_Exercise_
For this exercise, repeat the records below exactly and omit every picture.

_Given information_

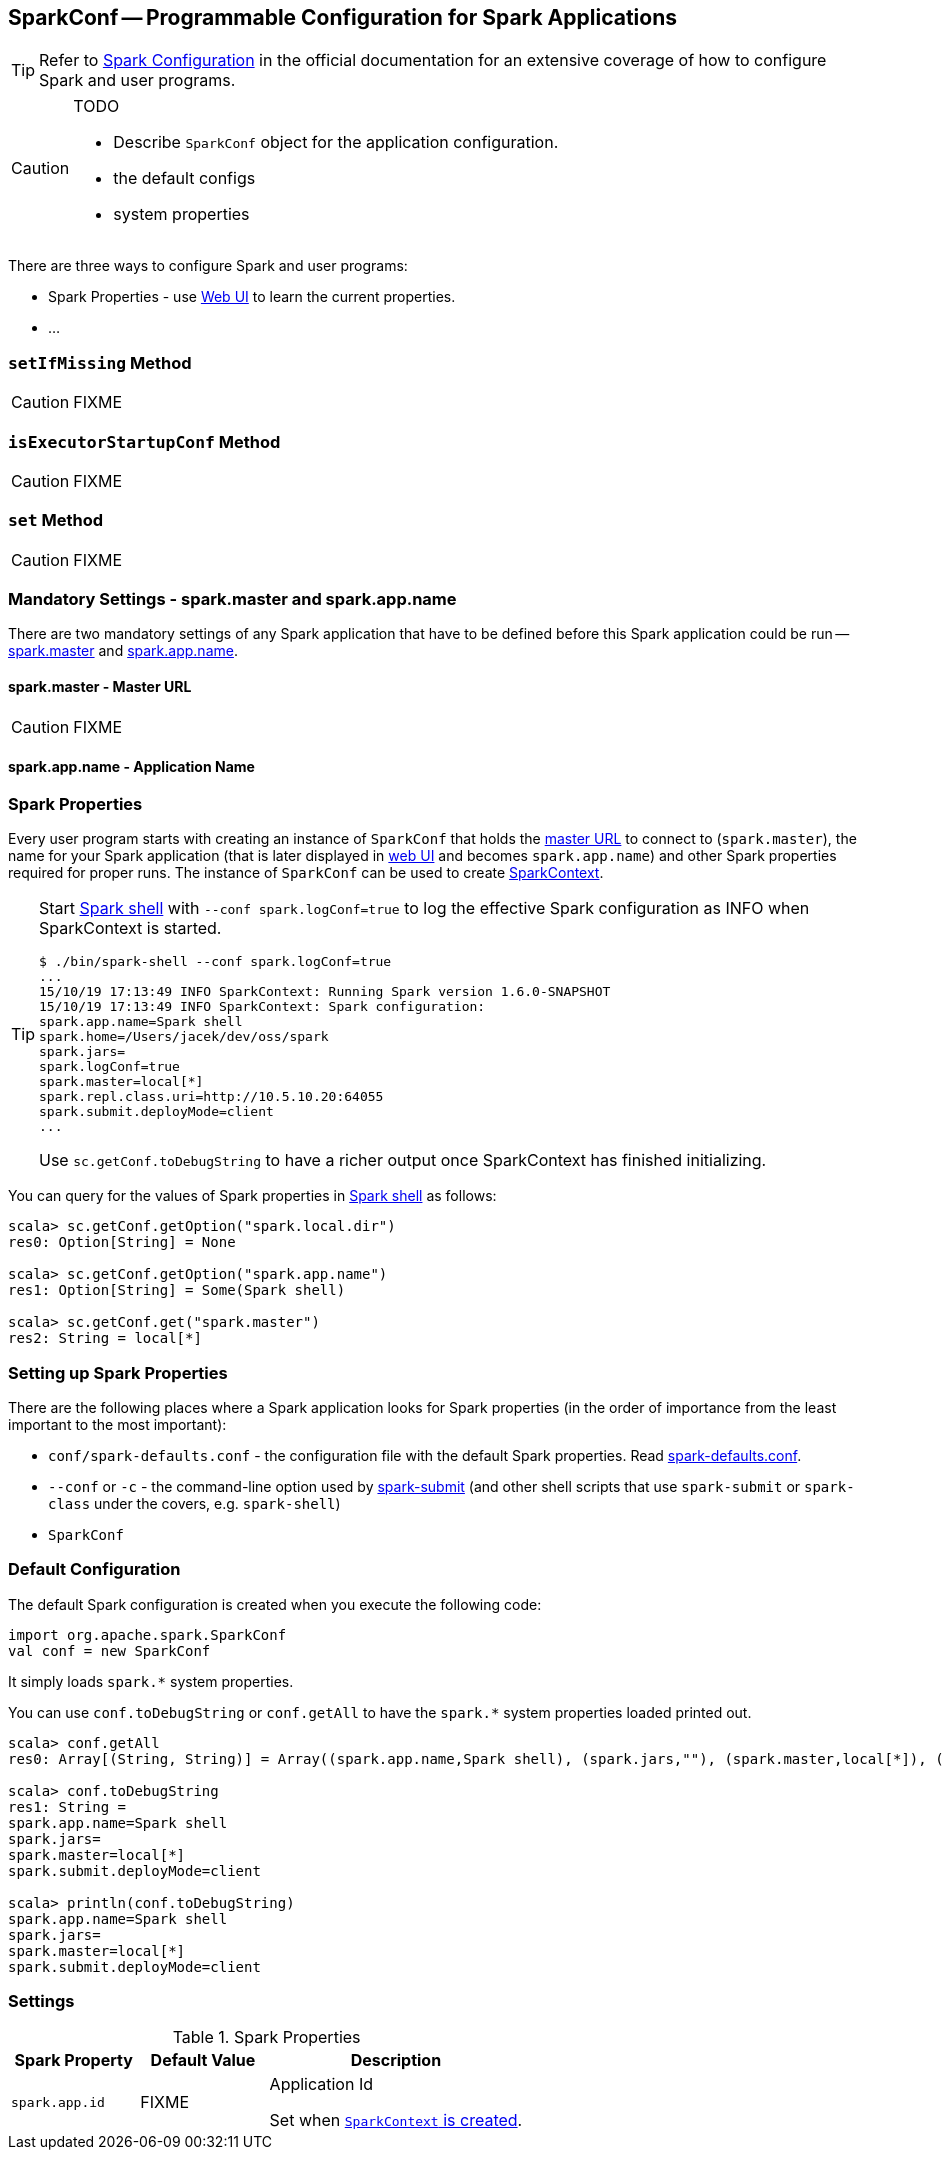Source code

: == [[SparkConf]] SparkConf -- Programmable Configuration for Spark Applications

TIP: Refer to  http://spark.apache.org/docs/latest/configuration.html[Spark Configuration] in the official documentation for an extensive coverage of how to configure Spark and user programs.

[CAUTION]
====
TODO

* Describe `SparkConf` object for the application configuration.
* the default configs
* system properties
====

There are three ways to configure Spark and user programs:

* Spark Properties - use link:spark-webui.adoc[Web UI] to learn the current properties.
* ...

=== [[setIfMissing]] `setIfMissing` Method

CAUTION: FIXME

=== [[isExecutorStartupConf]] `isExecutorStartupConf` Method

CAUTION: FIXME

=== [[set]] `set` Method

CAUTION: FIXME

=== [[mandatory-settings]] Mandatory Settings - spark.master and spark.app.name

There are two mandatory settings of any Spark application that have to be defined before this Spark application could be run -- <<spark.master, spark.master>> and <<spark.app.name, spark.app.name>>.

==== [[spark.master]] spark.master - Master URL

CAUTION: FIXME

==== [[spark.app.name]] spark.app.name - Application Name

=== Spark Properties

Every user program starts with creating an instance of `SparkConf` that holds the link:spark-deployment-environments.adoc#master-urls[master URL] to connect to (`spark.master`), the name for your Spark application (that is later displayed in link:spark-webui.adoc[web UI] and becomes `spark.app.name`) and other Spark properties required for proper runs. The instance of `SparkConf` can be used to create link:spark-sparkcontext.adoc[SparkContext].

[TIP]
====
Start link:spark-shell.adoc[Spark shell] with `--conf spark.logConf=true` to log the effective Spark configuration as INFO when SparkContext is started.

```
$ ./bin/spark-shell --conf spark.logConf=true
...
15/10/19 17:13:49 INFO SparkContext: Running Spark version 1.6.0-SNAPSHOT
15/10/19 17:13:49 INFO SparkContext: Spark configuration:
spark.app.name=Spark shell
spark.home=/Users/jacek/dev/oss/spark
spark.jars=
spark.logConf=true
spark.master=local[*]
spark.repl.class.uri=http://10.5.10.20:64055
spark.submit.deployMode=client
...
```

Use `sc.getConf.toDebugString` to have a richer output once SparkContext has finished initializing.
====

You can query for the values of Spark properties in link:spark-shell.adoc[Spark shell] as follows:

```
scala> sc.getConf.getOption("spark.local.dir")
res0: Option[String] = None

scala> sc.getConf.getOption("spark.app.name")
res1: Option[String] = Some(Spark shell)

scala> sc.getConf.get("spark.master")
res2: String = local[*]
```

=== Setting up Spark Properties

There are the following places where a Spark application looks for Spark properties (in the order of importance from the least important to the most important):

* `conf/spark-defaults.conf` - the configuration file with the default Spark properties. Read link:spark-properties.adoc#spark-defaults-conf[spark-defaults.conf].
* `--conf` or `-c` - the command-line option used by link:spark-submit.adoc[spark-submit] (and other shell scripts that use `spark-submit` or `spark-class` under the covers, e.g. `spark-shell`)
* `SparkConf`

=== [[default-configuration]] Default Configuration

The default Spark configuration is created when you execute the following code:

[source, scala]
----
import org.apache.spark.SparkConf
val conf = new SparkConf
----

It simply loads `spark.*` system properties.

You can use `conf.toDebugString` or `conf.getAll` to have the `spark.*` system properties loaded printed out.

[source, scala]
----
scala> conf.getAll
res0: Array[(String, String)] = Array((spark.app.name,Spark shell), (spark.jars,""), (spark.master,local[*]), (spark.submit.deployMode,client))

scala> conf.toDebugString
res1: String =
spark.app.name=Spark shell
spark.jars=
spark.master=local[*]
spark.submit.deployMode=client

scala> println(conf.toDebugString)
spark.app.name=Spark shell
spark.jars=
spark.master=local[*]
spark.submit.deployMode=client
----

=== [[settings]] Settings

.Spark Properties
[cols="1,1,2",options="header",width="100%"]
|===
| Spark Property
| Default Value
| Description

| [[spark_app_id]] `spark.app.id`
| FIXME
| Application Id

Set when link:spark-sparkcontext-creating-instance-internals.adoc#spark_app_id[`SparkContext` is created].
|===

_Task answer_
Source code

: == [[SparkConf]] SparkConf -- Programmable Configuration for Spark Applications

TIP: Refer to  http://spark.apache.org/docs/latest/configuration.html[Spark Configuration] in the official documentation for an extensive coverage of how to configure Spark and user programs.

[CAUTION]
====
TODO

* Describe `SparkConf` object for the application configuration.
* the default configs
* system properties
====

There are three ways to configure Spark and user programs:

* Spark Properties - use link:spark-webui.adoc[Web UI] to learn the current properties.
* ...

=== [[setIfMissing]] `setIfMissing` Method

CAUTION: FIXME

=== [[isExecutorStartupConf]] `isExecutorStartupConf` Method

CAUTION: FIXME

=== [[set]] `set` Method

CAUTION: FIXME

=== [[mandatory-settings]] Mandatory Settings - spark.master and spark.app.name

There are two mandatory settings of any Spark application that have to be defined before this Spark application could be run -- <<spark.master, spark.master>> and <<spark.app.name, spark.app.name>>.

==== [[spark.master]] spark.master - Master URL

CAUTION: FIXME

==== [[spark.app.name]] spark.app.name - Application Name

=== Spark Properties

Every user program starts with creating an instance of `SparkConf` that holds the link:spark-deployment-environments.adoc#master-urls[master URL] to connect to (`spark.master`), the name for your Spark application (that is later displayed in link:spark-webui.adoc[web UI] and becomes `spark.app.name`) and other Spark properties required for proper runs. The instance of `SparkConf` can be used to create link:spark-sparkcontext.adoc[SparkContext].

[TIP]
====
Start link:spark-shell.adoc[Spark shell] with `--conf spark.logConf=true` to log the effective Spark configuration as INFO when SparkContext is started.

```
$ ./bin/spark-shell --conf spark.logConf=true
...
15/10/19 17:13:49 INFO SparkContext: Running Spark version 1.6.0-SNAPSHOT
15/10/19 17:13:49 INFO SparkContext: Spark configuration:
spark.app.name=Spark shell
spark.home=/Users/jacek/dev/oss/spark
spark.jars=
spark.logConf=true
spark.master=local[*]
spark.repl.class.uri=http://10.5.10.20:64055
spark.submit.deployMode=client
...
```

Use `sc.getConf.toDebugString` to have a richer output once SparkContext has finished initializing.
====

You can query for the values of Spark properties in link:spark-shell.adoc[Spark shell] as follows:

```
scala> sc.getConf.getOption("spark.local.dir")
res0: Option[String] = None

scala> sc.getConf.getOption("spark.app.name")
res1: Option[String] = Some(Spark shell)

scala> sc.getConf.get("spark.master")
res2: String = local[*]
```

=== Setting up Spark Properties

There are the following places where a Spark application looks for Spark properties (in the order of importance from the least important to the most important):

* `conf/spark-defaults.conf` - the configuration file with the default Spark properties. Read link:spark-properties.adoc#spark-defaults-conf[spark-defaults.conf].
* `--conf` or `-c` - the command-line option used by link:spark-submit.adoc[spark-submit] (and other shell scripts that use `spark-submit` or `spark-class` under the covers, e.g. `spark-shell`)
* `SparkConf`

=== [[default-configuration]] Default Configuration

The default Spark configuration is created when you execute the following code:

[source, scala]
----
import org.apache.spark.SparkConf
val conf = new SparkConf
----

It simply loads `spark.*` system properties.

You can use `conf.toDebugString` or `conf.getAll` to have the `spark.*` system properties loaded printed out.

[source, scala]
----
scala> conf.getAll
res0: Array[(String, String)] = Array((spark.app.name,Spark shell), (spark.jars,""), (spark.master,local[*]), (spark.submit.deployMode,client))

scala> conf.toDebugString
res1: String =
spark.app.name=Spark shell
spark.jars=
spark.master=local[*]
spark.submit.deployMode=client

scala> println(conf.toDebugString)
spark.app.name=Spark shell
spark.jars=
spark.master=local[*]
spark.submit.deployMode=client
----

=== [[settings]] Settings

.Spark Properties
[cols="1,1,2",options="header",width="100%"]
|===
| Spark Property
| Default Value
| Description

| [[spark_app_id]] `spark.app.id`
| FIXME
| Application Id

Set when link:spark-sparkcontext-creating-instance-internals.adoc#spark_app_id[`SparkContext` is created].
|===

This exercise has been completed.